> **EXCERPT PROVIDED**
There are two general approaches to Ops. For you, the expert, with your own large, carefully-constructed layout, you can create stations and industries to fit your theme and background. You can create scheduled trains and switchlists according to your operating plan. You can do this by hand, save the results with the layout, and run your trains regularly, just like a real railroad.
For the rest of us -- those who never operated an actual railroad, or read Bruce Chubb's book, and just want to open a layout and have someone hand us some work orders -- there is the Ops Generator. Click a button, and the layout will be automatically populated with stations and industries; detailed orders will be issued specifying realistic movements of appropriate cars; and you will have a full session of switching activity ahead. Don't like that order sheet? No problem! Click it again to get a different set of orders.
There is a lot of new gadgetry here -- new computational engines for generating random choices, new objects, data structures, and lists, new windows, menus, toolbars, and display features, and this lengthy new document about it all -- but we've done our best to make it easy to figure out and use. Take a look at the picture below and see if you can make sense of it. If so, you're ready to click something and get started.
An ops session in action. Click the image to see a full-size view.

> **GIVEN ENTRIES**
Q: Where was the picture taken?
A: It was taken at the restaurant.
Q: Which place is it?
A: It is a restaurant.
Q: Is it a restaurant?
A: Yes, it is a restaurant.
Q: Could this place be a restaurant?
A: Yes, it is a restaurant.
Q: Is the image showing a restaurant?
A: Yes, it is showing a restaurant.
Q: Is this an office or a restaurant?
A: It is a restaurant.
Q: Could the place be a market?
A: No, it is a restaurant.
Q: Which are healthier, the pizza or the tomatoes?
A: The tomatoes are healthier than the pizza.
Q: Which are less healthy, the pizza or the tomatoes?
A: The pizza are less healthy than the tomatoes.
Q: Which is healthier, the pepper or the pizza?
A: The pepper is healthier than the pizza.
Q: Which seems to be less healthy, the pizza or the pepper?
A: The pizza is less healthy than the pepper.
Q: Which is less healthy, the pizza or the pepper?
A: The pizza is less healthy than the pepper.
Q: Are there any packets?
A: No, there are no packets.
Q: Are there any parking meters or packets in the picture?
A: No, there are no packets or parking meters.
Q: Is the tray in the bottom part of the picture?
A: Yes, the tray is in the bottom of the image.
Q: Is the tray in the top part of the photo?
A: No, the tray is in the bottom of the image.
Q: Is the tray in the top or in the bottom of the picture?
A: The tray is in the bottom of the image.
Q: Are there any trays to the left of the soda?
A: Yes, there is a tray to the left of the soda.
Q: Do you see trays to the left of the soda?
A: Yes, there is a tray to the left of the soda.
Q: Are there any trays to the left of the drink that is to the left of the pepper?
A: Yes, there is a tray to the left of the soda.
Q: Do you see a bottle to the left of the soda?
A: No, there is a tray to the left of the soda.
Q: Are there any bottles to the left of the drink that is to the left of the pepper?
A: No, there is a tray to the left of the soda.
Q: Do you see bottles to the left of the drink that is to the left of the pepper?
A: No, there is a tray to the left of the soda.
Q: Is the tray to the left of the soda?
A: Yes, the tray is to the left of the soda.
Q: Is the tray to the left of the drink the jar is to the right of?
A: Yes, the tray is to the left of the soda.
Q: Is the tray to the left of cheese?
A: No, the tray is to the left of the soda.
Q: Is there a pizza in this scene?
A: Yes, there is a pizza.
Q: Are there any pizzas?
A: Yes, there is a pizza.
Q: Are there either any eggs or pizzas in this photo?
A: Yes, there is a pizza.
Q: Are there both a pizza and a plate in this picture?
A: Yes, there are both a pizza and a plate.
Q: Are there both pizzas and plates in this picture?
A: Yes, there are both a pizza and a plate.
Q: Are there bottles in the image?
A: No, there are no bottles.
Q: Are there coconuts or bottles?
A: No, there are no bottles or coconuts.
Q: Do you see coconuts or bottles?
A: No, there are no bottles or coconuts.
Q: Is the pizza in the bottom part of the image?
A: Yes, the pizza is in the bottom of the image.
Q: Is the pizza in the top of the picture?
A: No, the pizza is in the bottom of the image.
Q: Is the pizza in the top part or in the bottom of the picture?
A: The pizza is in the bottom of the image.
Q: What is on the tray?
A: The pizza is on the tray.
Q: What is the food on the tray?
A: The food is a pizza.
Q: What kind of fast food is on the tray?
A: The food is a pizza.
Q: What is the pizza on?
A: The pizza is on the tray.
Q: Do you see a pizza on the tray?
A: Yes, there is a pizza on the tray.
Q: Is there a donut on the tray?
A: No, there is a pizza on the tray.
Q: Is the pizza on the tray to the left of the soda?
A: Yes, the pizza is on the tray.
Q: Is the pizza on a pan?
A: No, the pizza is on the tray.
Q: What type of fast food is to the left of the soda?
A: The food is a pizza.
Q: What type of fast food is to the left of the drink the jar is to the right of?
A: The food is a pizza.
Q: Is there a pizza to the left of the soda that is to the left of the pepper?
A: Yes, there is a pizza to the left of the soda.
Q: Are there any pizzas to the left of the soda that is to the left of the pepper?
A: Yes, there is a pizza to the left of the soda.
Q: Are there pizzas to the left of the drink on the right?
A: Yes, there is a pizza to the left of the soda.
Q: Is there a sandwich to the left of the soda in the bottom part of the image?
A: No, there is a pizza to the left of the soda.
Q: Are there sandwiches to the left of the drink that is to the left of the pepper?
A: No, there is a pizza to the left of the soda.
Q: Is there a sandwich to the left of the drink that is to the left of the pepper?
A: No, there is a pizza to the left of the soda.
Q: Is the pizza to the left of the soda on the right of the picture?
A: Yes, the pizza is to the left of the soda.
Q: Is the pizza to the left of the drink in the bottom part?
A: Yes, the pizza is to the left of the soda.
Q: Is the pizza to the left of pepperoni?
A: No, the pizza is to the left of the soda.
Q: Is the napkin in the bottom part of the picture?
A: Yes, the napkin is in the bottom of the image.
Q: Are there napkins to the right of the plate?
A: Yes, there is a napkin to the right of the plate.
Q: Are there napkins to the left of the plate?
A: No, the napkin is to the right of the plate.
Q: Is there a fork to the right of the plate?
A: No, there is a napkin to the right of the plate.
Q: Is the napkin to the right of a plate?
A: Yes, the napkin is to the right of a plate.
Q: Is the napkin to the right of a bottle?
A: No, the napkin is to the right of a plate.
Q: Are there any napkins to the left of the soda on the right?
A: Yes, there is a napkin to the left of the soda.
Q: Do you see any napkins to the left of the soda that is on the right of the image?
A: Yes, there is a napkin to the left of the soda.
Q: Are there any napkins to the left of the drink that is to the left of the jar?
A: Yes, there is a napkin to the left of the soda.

> **TRY IT**
Print the passage on model railroad operations word for word, starting with "There is a lot" and going on through "a full-size view.". The items come from a separate source that has nothing to do with the passage on model railroad operations.

> **EXERCISE ANSWER**
There is a lot of new gadgetry here -- new computational engines for generating random choices, new objects, data structures, and lists, new windows, menus, toolbars, and display features, and this lengthy new document about it all -- but we've done our best to make it easy to figure out and use. Take a look at the picture below and see if you can make sense of it. If so, you're ready to click something and get started.
An ops session in action. Click the image to see a full-size view.